The measures planned to provide for transparency in this context will ultimately not only result in increased strain on resources; it will also lead to an increased potential for conflict. Whether cleaning services, canteen operations or security services – who tasks are outsourced to and on what conditions is part of entrepreneurial freedom. Providing information to the works council will sow discontent rather than provide real protection to the workforce.

Spurred on by the latest example involving Porsche, it cannot be ruled out that works councils will demand even more in future and that they will insist on being given real possibilities to intervene.
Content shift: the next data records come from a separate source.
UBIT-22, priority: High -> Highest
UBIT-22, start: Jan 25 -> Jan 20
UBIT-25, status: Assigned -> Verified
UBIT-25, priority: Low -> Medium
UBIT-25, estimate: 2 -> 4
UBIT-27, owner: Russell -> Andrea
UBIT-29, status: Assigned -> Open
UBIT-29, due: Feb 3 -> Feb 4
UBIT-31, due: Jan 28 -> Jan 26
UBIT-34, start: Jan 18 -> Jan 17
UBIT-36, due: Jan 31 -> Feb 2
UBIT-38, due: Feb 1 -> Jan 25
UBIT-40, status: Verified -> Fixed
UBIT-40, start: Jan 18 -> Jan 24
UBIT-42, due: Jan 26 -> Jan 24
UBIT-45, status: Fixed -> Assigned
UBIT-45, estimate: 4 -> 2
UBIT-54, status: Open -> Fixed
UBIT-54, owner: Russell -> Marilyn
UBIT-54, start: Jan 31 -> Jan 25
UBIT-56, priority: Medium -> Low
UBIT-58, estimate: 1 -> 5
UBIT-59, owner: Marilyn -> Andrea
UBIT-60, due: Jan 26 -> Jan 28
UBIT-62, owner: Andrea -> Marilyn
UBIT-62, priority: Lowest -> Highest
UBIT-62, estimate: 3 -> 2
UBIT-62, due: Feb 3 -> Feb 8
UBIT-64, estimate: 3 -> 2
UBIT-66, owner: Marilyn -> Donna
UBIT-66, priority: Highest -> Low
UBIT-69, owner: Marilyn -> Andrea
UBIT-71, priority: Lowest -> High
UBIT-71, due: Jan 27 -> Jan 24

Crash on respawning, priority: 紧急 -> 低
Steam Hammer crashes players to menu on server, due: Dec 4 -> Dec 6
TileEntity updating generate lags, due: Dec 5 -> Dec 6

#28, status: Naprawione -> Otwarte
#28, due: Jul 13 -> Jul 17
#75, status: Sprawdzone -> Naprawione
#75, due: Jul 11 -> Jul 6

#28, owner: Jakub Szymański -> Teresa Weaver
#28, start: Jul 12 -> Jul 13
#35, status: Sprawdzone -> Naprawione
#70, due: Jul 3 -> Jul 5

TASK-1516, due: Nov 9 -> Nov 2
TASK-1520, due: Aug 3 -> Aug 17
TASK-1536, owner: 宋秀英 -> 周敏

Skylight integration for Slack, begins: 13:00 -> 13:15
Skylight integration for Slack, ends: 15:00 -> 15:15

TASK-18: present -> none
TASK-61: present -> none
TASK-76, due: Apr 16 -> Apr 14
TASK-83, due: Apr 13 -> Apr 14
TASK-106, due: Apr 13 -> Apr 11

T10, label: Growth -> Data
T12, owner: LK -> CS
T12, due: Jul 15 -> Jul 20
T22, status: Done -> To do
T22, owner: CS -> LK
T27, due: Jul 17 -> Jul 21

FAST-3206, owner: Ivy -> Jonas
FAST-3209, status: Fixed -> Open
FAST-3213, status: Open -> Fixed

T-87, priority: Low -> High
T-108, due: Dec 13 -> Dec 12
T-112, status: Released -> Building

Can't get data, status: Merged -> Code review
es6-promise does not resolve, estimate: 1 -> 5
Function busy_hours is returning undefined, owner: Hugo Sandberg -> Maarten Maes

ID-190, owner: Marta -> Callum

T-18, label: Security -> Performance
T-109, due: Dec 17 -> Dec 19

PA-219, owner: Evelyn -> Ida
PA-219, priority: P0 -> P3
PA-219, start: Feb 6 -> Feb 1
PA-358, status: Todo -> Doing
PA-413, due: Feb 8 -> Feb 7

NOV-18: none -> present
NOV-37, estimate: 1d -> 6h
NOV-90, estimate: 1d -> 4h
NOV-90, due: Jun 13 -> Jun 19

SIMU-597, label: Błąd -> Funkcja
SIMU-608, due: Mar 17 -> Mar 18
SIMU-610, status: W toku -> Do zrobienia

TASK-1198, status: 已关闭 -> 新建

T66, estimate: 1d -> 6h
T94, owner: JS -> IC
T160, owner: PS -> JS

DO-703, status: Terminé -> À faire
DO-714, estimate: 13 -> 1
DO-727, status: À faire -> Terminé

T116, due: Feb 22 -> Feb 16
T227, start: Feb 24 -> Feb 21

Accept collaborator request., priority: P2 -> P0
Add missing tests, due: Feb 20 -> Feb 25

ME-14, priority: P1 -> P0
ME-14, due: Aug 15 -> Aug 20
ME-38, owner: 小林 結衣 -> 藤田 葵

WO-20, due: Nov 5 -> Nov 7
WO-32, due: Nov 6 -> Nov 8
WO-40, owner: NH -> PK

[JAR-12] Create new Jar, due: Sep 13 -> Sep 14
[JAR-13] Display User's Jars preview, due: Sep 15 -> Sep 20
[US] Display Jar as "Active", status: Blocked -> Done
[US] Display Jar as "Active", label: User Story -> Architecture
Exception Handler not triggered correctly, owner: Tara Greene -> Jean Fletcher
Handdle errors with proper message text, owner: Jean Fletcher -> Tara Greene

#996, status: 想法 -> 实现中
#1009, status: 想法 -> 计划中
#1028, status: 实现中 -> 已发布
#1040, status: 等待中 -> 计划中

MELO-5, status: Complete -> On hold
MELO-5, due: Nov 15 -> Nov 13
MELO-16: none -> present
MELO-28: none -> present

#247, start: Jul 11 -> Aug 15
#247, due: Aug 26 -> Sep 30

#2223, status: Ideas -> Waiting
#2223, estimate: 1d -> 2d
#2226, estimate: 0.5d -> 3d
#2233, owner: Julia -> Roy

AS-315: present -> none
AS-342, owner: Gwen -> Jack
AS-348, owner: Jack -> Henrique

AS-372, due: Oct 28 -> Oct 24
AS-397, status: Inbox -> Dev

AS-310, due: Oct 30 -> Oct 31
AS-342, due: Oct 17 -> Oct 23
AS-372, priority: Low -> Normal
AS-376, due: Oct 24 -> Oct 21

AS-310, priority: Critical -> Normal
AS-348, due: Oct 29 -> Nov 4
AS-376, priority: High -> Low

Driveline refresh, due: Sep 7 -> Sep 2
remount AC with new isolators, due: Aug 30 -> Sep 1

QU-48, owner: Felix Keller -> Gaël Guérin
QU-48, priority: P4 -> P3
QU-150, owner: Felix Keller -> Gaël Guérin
4. Introduction of fixed distinguishing criteria for contracts for work

Contracts for work have always been distinguished from employment agreements based on an overall assessment. Now, the circumstantial indication and criteria developed in case law are to be set down in law. The primary intention is that this should help supervisory authorities to discover abuses more easily (such as those occurring in some sections of the meat industry).

Factors indicating that a contract for work does not exist will be if employees

1) are not free to arrange their working hours or the contractual services owed or to determine their place of work

2) predominantly perform the contractual services on another party’s premises

3) regularly use someone else’s resources in order to provide the contractual services

4) provide the contractual services in cooperation with people who are used or engaged by another party

5) exclusively or predominantly work for another party

6) do not maintain their own business organisation in order to provide the contractual services

7) provide services that are not geared to producing or accomplishing a particular work result or successful outcome

8) do not offer any guarantee for the results of their work.

This rule gives the impression that it will be easier to make the distinction or that the distinction will be clearer. In fact, the potential for incorrect assessments will become much greater. Besides this, many of the criteria will cover contractual relationships that are legitimately formulated as a contract for work: for example an IT service provider who has to work on the principal’s system on site because its work product is otherwise not useable.